The Real Downside of Sleep Deprivation

Life keeps us pretty busy, sometimes a little too busy. We forget to eat, we forget to stop and appreciate certain moments and sometimes we forget to sleep.  The term “there just aren’t enough hours in the day” sometimes gets the best of us as we find ourselves pulling all-nighters to get things done.  Losing an hour of sleep here or there isn’t a huge deal, but over time these lost hours can build up.   If a lack of sleep becomes your state of normalcy sleep deprivation could be brewing.

After a few days of insufficient sleep, our thoughts can become hazy, a short temper can become the norm and, in extreme cases, we can experience hallucinations.

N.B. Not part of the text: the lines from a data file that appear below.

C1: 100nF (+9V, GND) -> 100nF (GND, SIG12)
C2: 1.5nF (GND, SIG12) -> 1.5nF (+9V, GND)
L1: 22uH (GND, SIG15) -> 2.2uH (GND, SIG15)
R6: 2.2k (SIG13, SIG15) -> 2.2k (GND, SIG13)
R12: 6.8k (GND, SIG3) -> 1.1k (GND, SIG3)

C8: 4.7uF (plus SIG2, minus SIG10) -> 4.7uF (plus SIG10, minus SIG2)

There are a million reasons why we can become sleep deprived, stretching the entire gamut of emotions.  Sleep deprivation can be caused by extreme happiness, extreme sadness, confusion, anxiety and even fear.

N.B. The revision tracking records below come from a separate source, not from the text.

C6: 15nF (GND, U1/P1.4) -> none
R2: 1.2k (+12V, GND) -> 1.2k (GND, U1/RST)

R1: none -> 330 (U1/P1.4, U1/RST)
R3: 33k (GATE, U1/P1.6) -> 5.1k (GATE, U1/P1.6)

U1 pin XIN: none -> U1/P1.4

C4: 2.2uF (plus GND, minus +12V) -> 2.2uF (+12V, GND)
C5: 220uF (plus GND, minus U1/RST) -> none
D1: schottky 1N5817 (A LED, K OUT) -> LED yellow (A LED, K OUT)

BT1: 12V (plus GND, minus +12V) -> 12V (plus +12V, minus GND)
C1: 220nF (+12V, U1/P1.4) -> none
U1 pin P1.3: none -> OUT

Running short on sleep can actually cause our stress threshold to lower.  This is kind of a double-edged sword because stress can cause sleep deprivation and sleep deprivation can cause stress.    If you’re experiencing poor memory, you may be sleep deprived.  Research actually indicates a direct relationship between sleep and memory, due to the fact that sleep facilitates connections between nerve cells.  The less sleep that occurs, the less connections form.

Other strong indicators of sleep deprivation are an inability to concentrate and an increase in appetite.  A lack of sleep can make it almost impossible for a person to control their food cravings.  The inability to concentrate actually makes this worse.

Someone experiencing sleep deprivation also tends to experience poor decision-making.  The brain is actually strained when it is deprived of sleep causing certain parts of the brain to strain even more to function.  Researchers partially believe that REM sleep helps our brain process information gained throughout the day.

If you believe you are sleep deprived, the best thing to do is seek help from a trained professional.  This does not necessarily mean medication either.  Counseling, deep breathing exercises and even cognitive therapy can help in these situations.